EXERCISE BRIEF -
Extract the text of every entry below and reproduce it word for word, leaving out the pictures.
____ DATA SHOWN
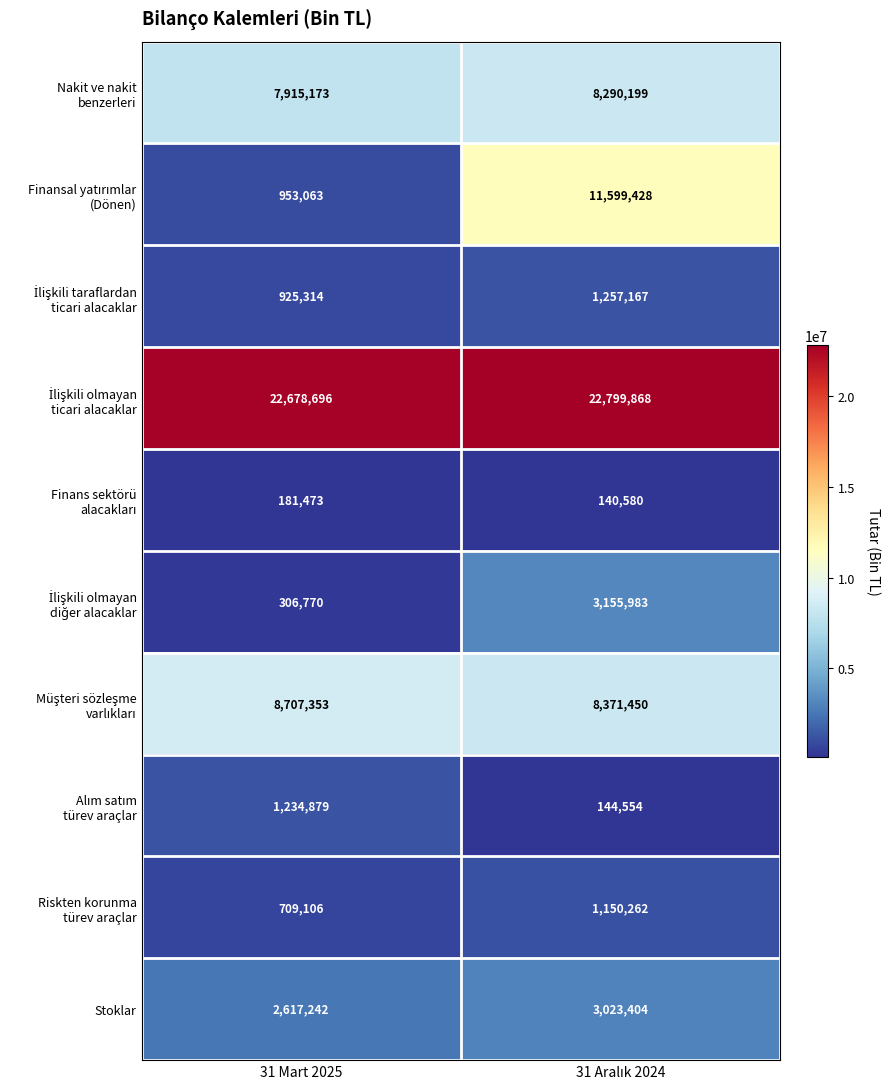

What is the total value across all series at 31 Mart 2025?

46229069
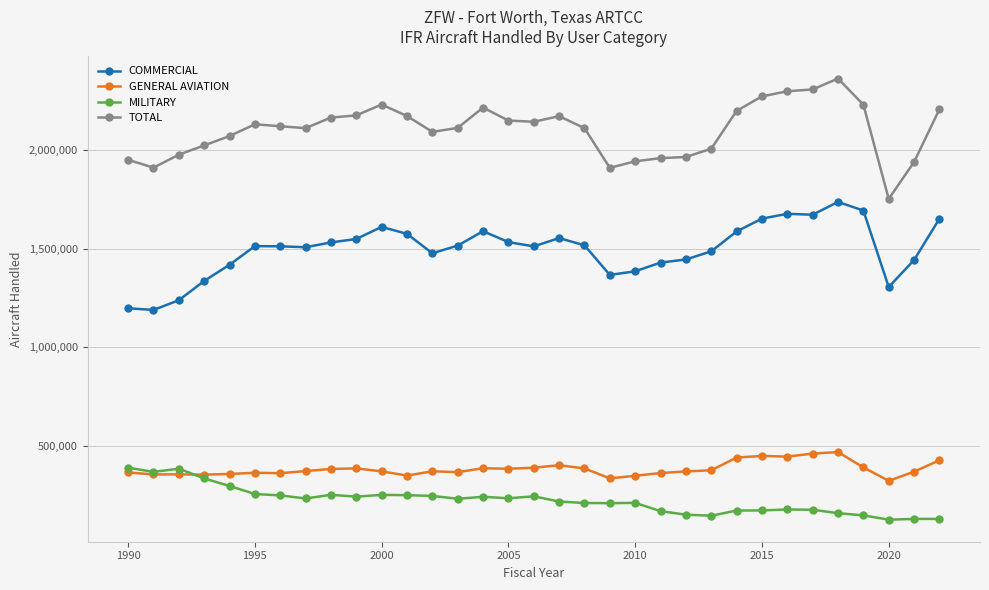

True or false: MILITARY and GENERAL AVIATION intersect in this chart.

True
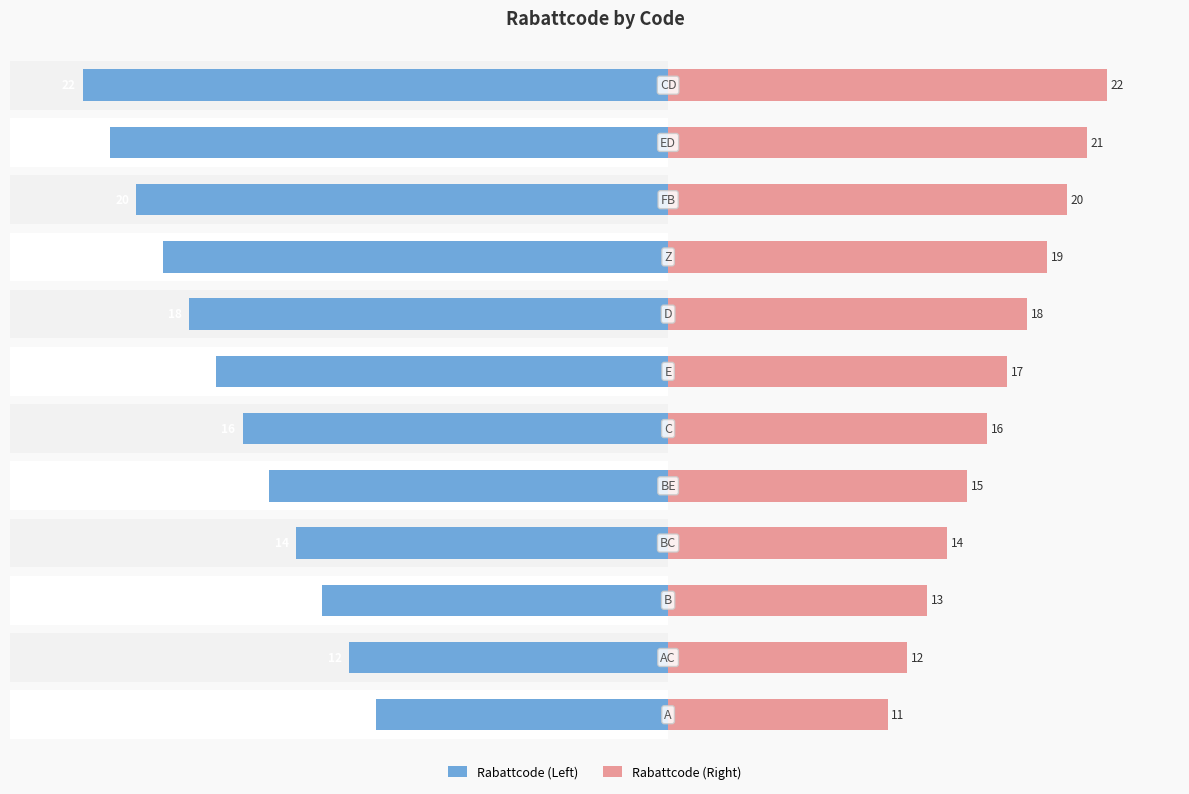

Is the value of Rabattcode (Right) at 5 greater than the value of Rabattcode (Left) at 9?

Yes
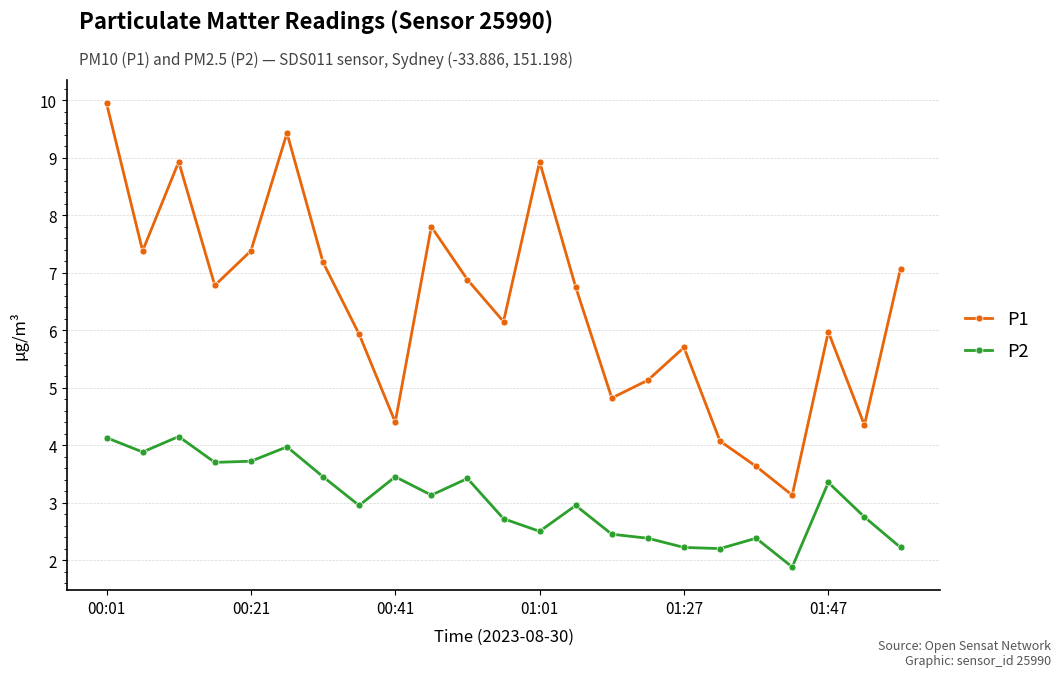

At how many categories does at least one series exceed 2?

23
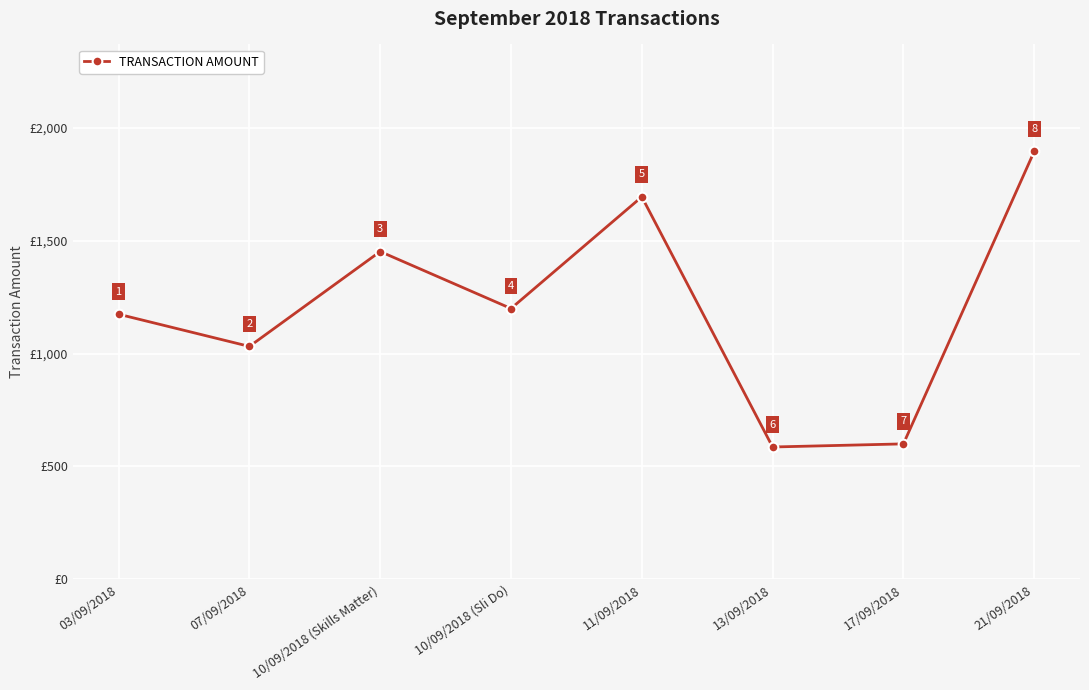

What is the average value?

1204.6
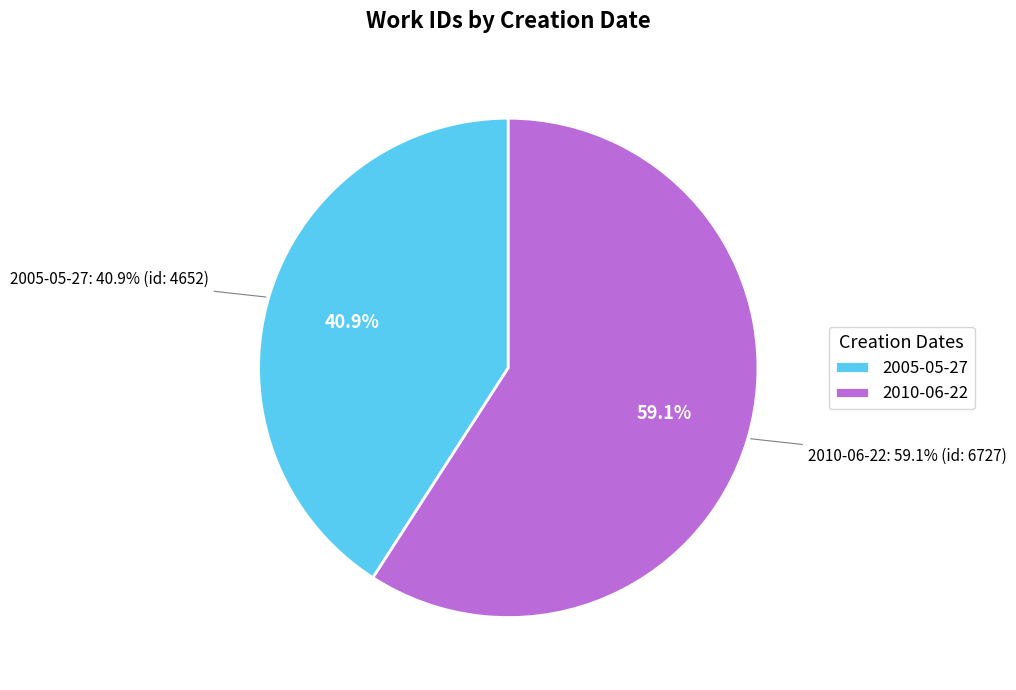

Is it true that 2005-05-27 is 41% of the pie?

True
________
RESULT -
What is the total value across all series at 31 Mart 2025?

46229069

True or false: MILITARY and GENERAL AVIATION intersect in this chart.

True

Is the value of Rabattcode (Right) at 5 greater than the value of Rabattcode (Left) at 9?

Yes

At how many categories does at least one series exceed 2?

23

What is the average value?

1204.6

Is it true that 2005-05-27 is 41% of the pie?

True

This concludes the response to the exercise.